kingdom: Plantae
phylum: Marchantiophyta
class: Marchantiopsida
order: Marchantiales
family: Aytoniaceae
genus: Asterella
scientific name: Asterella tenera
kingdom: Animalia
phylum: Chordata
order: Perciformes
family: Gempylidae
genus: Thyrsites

*GIVEN INSTRUCTION*
Turn every line of the material above into a numbered list, leaving out any blank lines.

*EXERCISE ANSWER*
1. kingdom: Plantae
2. phylum: Marchantiophyta
3. class: Marchantiopsida
4. order: Marchantiales
5. family: Aytoniaceae
6. genus: Asterella
7. scientific name: Asterella tenera
8. kingdom: Animalia
9. phylum: Chordata
10. order: Perciformes
11. family: Gempylidae
12. genus: Thyrsites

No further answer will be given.